- An Introduction to Laser treatment for the skin (Laser Therapy)
- What is Laser therapy for the skin
- How Laser Therapy Performed?
- Side effects of Laser Therapy
Like the name suggests, laser treatment of the skin (laser therapy) involves using laser as a treatment method for different diseases. It can be used to treat cancer inside the body, however it is most commonly used in skin diseases. Here, only laser therapy for the skin is discussed. 40 years ago the first lasers were used to treat skin conditions. However, in the past 20 years, advances in laser technology has revolutionised their use in many skin conditions and defects present at birth. Currently, skin conditions commonly treated with laser therapy include:
- Birth marks
- Tattoo removal
- Scar removal
- Wrinkle removal
Laser stands for ‘Light Amplification by the Stimulated Emission of Radiation’. It is produced in an optical cavity containing a substance. This substance is called a laser medium. The substance can be a gas (eg argon or carbon dioxide – these are commonly used), a liquid (eg dye) or a solid (eg ruby, yttrium-aluminium-garnet).
The principle of laser therapy involves:
- certain tissues strongly absorb certain wavelengths of light
- the aim of laser therapy is to destroy target cells without damaging the surrounding tissues. When the targeted tissue absorbs the wavelength, the cells heat up and die. If the surrounding tissue is damaged it can produce scarring much like how the skin is burnt.

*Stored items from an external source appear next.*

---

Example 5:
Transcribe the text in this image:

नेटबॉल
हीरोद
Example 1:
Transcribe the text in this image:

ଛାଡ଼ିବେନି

There are many types of lasers depending on the laser mediums used. Different lasers are used to treat different skin conditions.
Before laser treatment for the skin (laser therapy), the doctors will make sure that the patient is suitable for the surgery. The therapy itself is divided into different sessions, each session lasting from 15 to 30 minutes. Depending on the diseases to be treated, sometimes more than one session may be needed as a complete treatment process.
The side effects of laser therapy are very minimal. Immediately after the laser treatment, the area that has been treated might be redder than before (also known as Erythema) and become uncomfortable. However the skin colour will return to normal after some time.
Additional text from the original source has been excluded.